9.8. Database Recovery in PostgreSQL
PostgreSQL implements redo log-based recovery. If the database server crashes, PostgreSQL can restore the database cluster by sequentially replaying the XLOG records in the WAL segment files from the REDO point.
We have already talked about database recovery several times up to this section. Here, I will describe two things about recovery that have not been explained yet.
The first thing is how PostgreSQL starts the recovery process. When PostgreSQL starts up, it first reads the pg_control file. The following are the details of the recovery process from that point. See Fig. 9.14 and the following description.
(1) PostgreSQL reads all items in the pg_control file when it starts. If the state item is ‘in production’, PostgreSQL enters recovery-mode because this means that the database was not shut down normally. If it is ‘shut down’, PostgreSQL enters normal startup-mode.
(2) PostgreSQL reads the latest checkpoint record, the location of which is written in the pg_control file, from the appropriate WAL segment file. It then gets the REDO point from the record. If the latest checkpoint record is invalid, PostgreSQL reads the one prior to it. If both records are unreadable, it gives up recovering by itself. (Note that the prior checkpoint is not stored in PostgreSQL 11 or later.)
(3) The appropriate resource managers read and replay XLOG records in sequence from the REDO point until they reach the end of the latest WAL segment. When an XLOG record is replayed and if it is a backup block, it is overwritten on the corresponding table page regardless of its LSN. Otherwise, a (non-backup block) XLOG record is replayed only if the LSN of the record is greater than the ‘pd_lsn’ of the corresponding page.
The second point is about the comparison of LSNs: why the non-backup block’s LSN and the corresponding page’s pd_lsn should be compared. Unlike the previous examples, this will be explained using a specific example that emphasizes the need for this comparison. See Figs. 9.15 and 9.16. (Note that the WAL buffer is omitted to simplify the description.)

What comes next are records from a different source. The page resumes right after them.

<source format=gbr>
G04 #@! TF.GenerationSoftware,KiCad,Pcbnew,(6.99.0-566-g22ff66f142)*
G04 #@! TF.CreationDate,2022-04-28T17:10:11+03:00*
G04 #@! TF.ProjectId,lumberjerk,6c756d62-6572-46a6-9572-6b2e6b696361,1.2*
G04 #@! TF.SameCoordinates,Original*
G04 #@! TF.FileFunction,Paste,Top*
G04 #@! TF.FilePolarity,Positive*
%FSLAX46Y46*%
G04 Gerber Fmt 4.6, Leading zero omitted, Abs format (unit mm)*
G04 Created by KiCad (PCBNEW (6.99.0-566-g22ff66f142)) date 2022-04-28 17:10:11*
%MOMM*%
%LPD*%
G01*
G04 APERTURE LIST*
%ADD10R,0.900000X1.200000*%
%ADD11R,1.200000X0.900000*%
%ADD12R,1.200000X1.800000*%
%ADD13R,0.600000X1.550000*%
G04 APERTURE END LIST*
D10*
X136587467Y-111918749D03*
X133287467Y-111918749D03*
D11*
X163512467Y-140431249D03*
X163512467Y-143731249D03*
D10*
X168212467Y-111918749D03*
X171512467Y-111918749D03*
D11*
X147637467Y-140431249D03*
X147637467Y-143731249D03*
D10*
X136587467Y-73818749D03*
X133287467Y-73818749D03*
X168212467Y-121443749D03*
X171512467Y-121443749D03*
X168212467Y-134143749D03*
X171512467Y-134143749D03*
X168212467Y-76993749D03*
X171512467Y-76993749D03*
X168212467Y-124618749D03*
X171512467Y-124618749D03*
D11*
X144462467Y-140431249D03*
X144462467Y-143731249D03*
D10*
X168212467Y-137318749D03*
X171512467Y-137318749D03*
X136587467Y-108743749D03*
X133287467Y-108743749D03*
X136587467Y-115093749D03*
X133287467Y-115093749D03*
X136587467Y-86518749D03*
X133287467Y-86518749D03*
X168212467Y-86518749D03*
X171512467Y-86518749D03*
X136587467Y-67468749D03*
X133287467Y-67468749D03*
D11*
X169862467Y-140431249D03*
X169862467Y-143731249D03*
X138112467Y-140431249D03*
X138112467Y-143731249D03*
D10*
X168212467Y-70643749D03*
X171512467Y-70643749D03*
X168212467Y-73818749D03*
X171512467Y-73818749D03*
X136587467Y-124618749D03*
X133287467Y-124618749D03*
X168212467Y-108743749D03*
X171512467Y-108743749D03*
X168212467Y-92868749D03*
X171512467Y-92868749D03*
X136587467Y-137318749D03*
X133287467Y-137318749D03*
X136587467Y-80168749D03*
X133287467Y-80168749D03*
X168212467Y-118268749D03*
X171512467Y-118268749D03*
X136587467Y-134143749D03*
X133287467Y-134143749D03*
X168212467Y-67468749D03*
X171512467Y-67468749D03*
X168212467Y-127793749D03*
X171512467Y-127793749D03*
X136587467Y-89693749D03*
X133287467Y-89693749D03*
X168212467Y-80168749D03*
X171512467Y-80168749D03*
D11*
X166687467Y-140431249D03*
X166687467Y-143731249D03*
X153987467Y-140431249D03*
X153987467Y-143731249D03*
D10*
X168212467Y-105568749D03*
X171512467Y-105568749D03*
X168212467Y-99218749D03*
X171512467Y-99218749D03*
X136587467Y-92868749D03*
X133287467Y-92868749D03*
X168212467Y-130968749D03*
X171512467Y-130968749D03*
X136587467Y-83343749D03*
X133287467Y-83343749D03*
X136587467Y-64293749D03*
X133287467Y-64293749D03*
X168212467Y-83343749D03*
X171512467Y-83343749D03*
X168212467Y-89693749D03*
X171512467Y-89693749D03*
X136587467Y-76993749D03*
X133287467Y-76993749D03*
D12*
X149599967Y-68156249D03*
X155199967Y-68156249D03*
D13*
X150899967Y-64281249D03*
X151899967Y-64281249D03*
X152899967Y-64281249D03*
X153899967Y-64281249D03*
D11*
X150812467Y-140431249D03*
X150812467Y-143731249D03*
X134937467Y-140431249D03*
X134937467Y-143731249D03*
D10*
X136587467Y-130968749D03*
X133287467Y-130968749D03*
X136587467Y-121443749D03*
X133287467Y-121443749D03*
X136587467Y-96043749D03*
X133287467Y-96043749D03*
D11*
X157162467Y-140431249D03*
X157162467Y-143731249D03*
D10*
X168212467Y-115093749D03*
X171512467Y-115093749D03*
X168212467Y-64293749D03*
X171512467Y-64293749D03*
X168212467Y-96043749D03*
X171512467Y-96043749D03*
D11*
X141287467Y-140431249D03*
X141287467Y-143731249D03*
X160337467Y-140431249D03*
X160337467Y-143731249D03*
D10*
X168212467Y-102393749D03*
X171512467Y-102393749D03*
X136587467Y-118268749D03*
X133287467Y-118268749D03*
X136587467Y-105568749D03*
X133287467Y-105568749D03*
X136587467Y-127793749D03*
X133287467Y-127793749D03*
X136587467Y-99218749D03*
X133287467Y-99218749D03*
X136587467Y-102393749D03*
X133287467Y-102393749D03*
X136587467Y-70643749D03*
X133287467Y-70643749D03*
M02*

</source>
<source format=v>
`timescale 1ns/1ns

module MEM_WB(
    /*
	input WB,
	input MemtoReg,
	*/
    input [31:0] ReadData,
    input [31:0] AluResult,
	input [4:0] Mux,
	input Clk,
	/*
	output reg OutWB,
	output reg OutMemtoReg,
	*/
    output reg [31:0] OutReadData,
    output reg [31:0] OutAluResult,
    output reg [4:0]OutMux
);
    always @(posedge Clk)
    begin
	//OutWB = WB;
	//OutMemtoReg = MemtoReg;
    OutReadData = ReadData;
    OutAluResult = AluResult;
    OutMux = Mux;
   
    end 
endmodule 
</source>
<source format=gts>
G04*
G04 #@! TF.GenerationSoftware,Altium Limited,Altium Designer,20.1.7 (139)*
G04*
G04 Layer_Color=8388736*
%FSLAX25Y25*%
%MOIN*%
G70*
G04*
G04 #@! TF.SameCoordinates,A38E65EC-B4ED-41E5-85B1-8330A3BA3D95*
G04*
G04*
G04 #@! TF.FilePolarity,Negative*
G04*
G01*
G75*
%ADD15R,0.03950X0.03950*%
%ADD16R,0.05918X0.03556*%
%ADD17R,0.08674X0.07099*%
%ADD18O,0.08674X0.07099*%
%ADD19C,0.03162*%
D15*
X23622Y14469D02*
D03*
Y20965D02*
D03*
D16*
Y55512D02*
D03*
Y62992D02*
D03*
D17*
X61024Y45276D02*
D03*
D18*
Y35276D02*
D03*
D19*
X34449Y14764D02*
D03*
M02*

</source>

(1) PostgreSQL inserts a tuple into the TABLE_A, and writes an XLOG record at LSN_1.
(2) The background-writer process writes the TABLE_A page to storage. At this point, this page’s pd_lsn is LSN_1.
(3) PostgreSQL inserts a new tuple into the TABLE_A, and writes a XLOG record at LSN_2. The modified page is not written into the storage yet.
Unlike the examples in overview, the TABLE_A’s page has been once written to the storage in this scenario.
Do shutdown with immediate-mode, and then start the database.
(1) PostgreSQL loads the first XLOG record and the TABLE_A page, but does not replay it because the LSN of the record (LSN_1) is not larger than the LSN of the page (also LSN_1). In fact, it is clear that there is no need to replay it.
(2) Next, PostgreSQL replays the second XLOG record because the LSN of the record (LSN_2) is greater than the current LSN of the TABLE_A page (LSN_1).
As you can see from this example, if the replay order of non-backup blocks is incorrect or non-backup blocks are replayed more than once, the database cluster will no longer be consistent. In short, the redo (replay) operation of non-backup block is not idempotent. Therefore, to preserve the correct replay order, non-backup block records should be replayed only if their LSN is greater than the corresponding page’s pd_lsn.
On the other hand, as the redo operation of backup block is idempotent, backup blocks can be replayed any number of times regardless of their LSN.